With all its vocal harmonies, jaunty piano and fruity chord changes, “Tea,” the 60-second album opener, bears the stamp of Falkner in that it resembles the music of Jellyfish. The remainder is straightforward guy-and-his-guitar pop/rock. No, it isn’t a new format, but old hat done well is a hundred times better than pure innovation poorly executed. “I’m Blessed” and “Maginary Girl” are edgy, loaded with guitar hooks. “Insects Rule” is completely absurd, but musically it’s as insinuative as a botfly.

For every self-pitying, lovelorn song such as “Me Just Purely” or the south-of-the-border-ish “Emma J,” Benson is quick to preserve the balance with a dose of irony or self-deprecation. On “Got No Secrets” he saddles a ska guitar line and mock-confesses in talk show fashion his problems with drugs, child abuse, statutory rape, attempted suicide and so on. During the chorus he wonders if it might have been better to keep his mouth shut. Twice on the disc – “Sittin’ Pretty” appears in its album format as well as its more austere The Wellfed Boy EP version – Benson sings, “My baby’s tied to a chair / Don’t she look pretty just sittin’ there,” and follows it with a few lines of tongue-in-cheek “na-na-na.” Jeff Gordinier mentions in the liner notes that one hypersensitive radio listener failed to appreciate the irony of this song and voiced her indignation to an apologetic Benson. She may have been one of the few individuals able to resist the singer/songwriter’s music coupled with his charm – though I wouldn’t exactly say that her mindset is something for which to strive.
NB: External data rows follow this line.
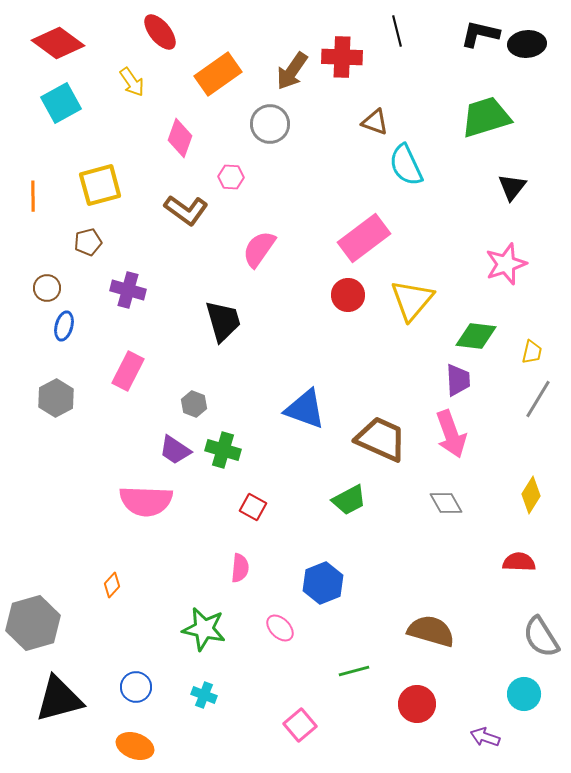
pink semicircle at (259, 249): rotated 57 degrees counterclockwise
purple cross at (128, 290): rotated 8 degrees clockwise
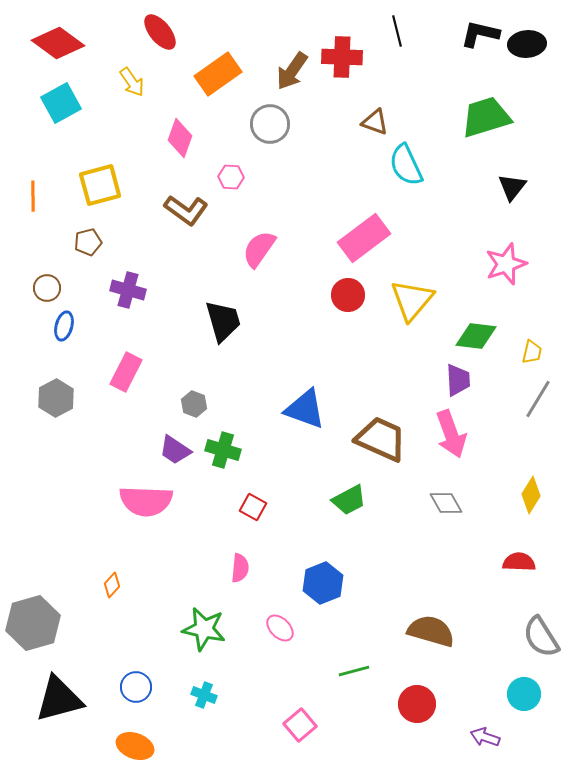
pink rectangle at (128, 371): moved 2 px left, 1 px down
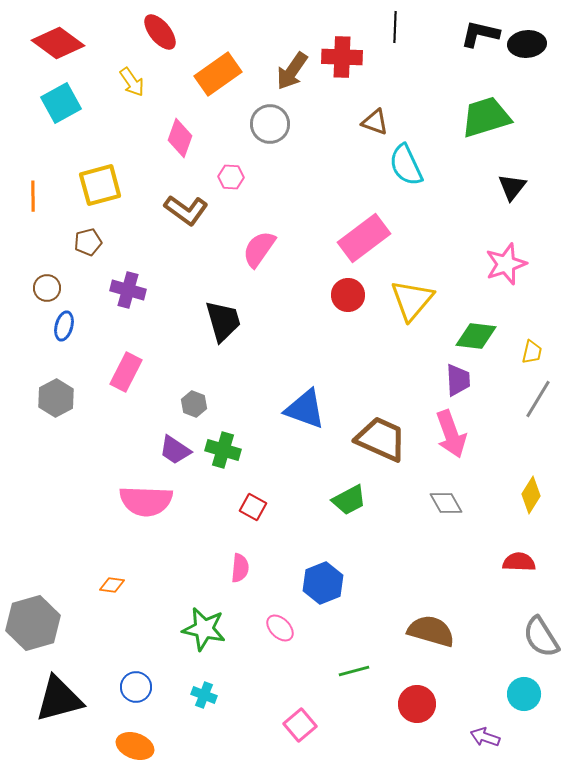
black line at (397, 31): moved 2 px left, 4 px up; rotated 16 degrees clockwise
orange diamond at (112, 585): rotated 55 degrees clockwise
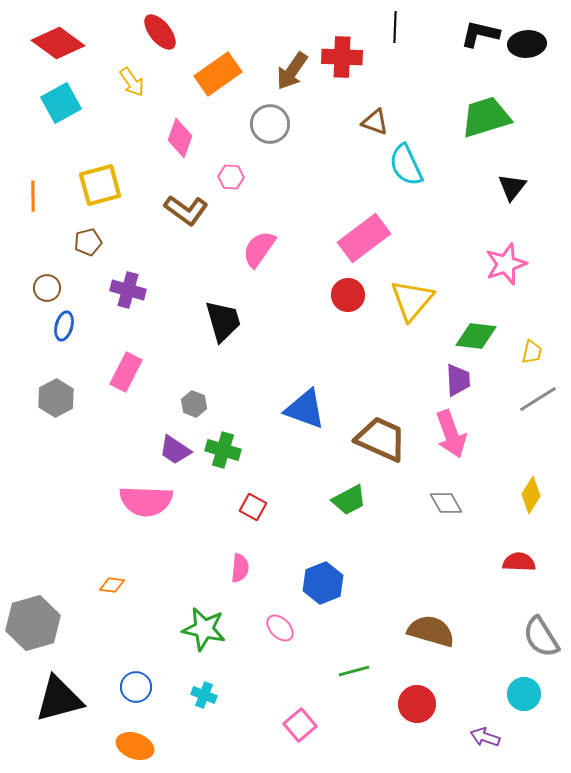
gray line at (538, 399): rotated 27 degrees clockwise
As if including The Wellfed Boy EP wasn’t enough, the label has also seized the reissue opportunity to tack on Japanese version tracks of “The Swamp” and “Jet Stream,” as well as the countrified hidden track “S.R.P.” from the original album as the final (twenty-second!) track here. Owners of the Virgin release have every reason to buy this bulked-up version of One Mississippi. There are about thirty minutes of rarities and alternate takes. For anyone who missed out the first time the album hit record stores, StarTime has saved you the trouble of searching through used CD bins and online auctions in the hopes that someone was foolish enough to part with it.